What is being asked: Beginning with the line that holds "13 190 15.98" in the data below, give again every line through the one that holds "123 95 3.51", exactly as written.

Supplied information:

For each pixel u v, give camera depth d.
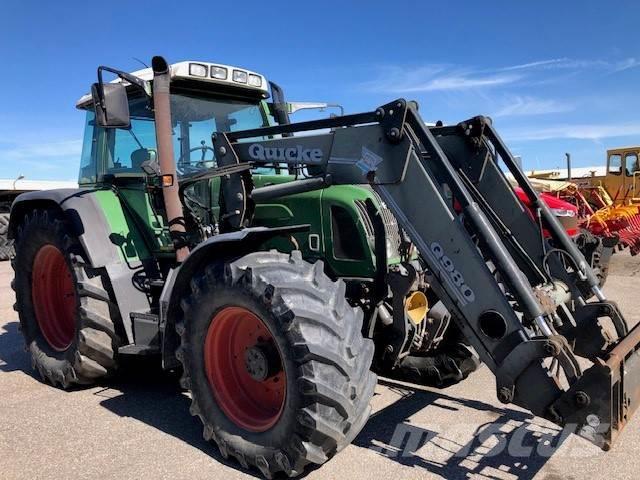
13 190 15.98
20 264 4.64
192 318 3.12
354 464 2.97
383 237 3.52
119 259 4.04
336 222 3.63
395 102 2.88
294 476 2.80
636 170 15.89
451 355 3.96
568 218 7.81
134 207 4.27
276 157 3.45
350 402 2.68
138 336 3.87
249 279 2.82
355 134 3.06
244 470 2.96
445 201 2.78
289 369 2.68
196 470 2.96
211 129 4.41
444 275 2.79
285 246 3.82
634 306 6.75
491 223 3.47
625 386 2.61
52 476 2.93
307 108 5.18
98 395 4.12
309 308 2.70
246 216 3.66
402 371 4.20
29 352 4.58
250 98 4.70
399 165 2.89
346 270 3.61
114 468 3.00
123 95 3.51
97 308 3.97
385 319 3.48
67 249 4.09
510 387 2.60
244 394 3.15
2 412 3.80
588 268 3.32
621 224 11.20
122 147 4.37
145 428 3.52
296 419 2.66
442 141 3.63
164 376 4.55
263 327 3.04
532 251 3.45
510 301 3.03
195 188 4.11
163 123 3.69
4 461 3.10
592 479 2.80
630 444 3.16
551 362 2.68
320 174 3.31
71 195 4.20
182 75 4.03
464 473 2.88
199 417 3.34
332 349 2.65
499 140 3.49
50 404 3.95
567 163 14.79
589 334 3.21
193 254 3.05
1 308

Finished exercise:
13 190 15.98
20 264 4.64
192 318 3.12
354 464 2.97
383 237 3.52
119 259 4.04
336 222 3.63
395 102 2.88
294 476 2.80
636 170 15.89
451 355 3.96
568 218 7.81
134 207 4.27
276 157 3.45
350 402 2.68
138 336 3.87
249 279 2.82
355 134 3.06
244 470 2.96
445 201 2.78
289 369 2.68
196 470 2.96
211 129 4.41
444 275 2.79
285 246 3.82
634 306 6.75
491 223 3.47
625 386 2.61
52 476 2.93
307 108 5.18
98 395 4.12
309 308 2.70
246 216 3.66
402 371 4.20
29 352 4.58
250 98 4.70
399 165 2.89
346 270 3.61
114 468 3.00
123 95 3.51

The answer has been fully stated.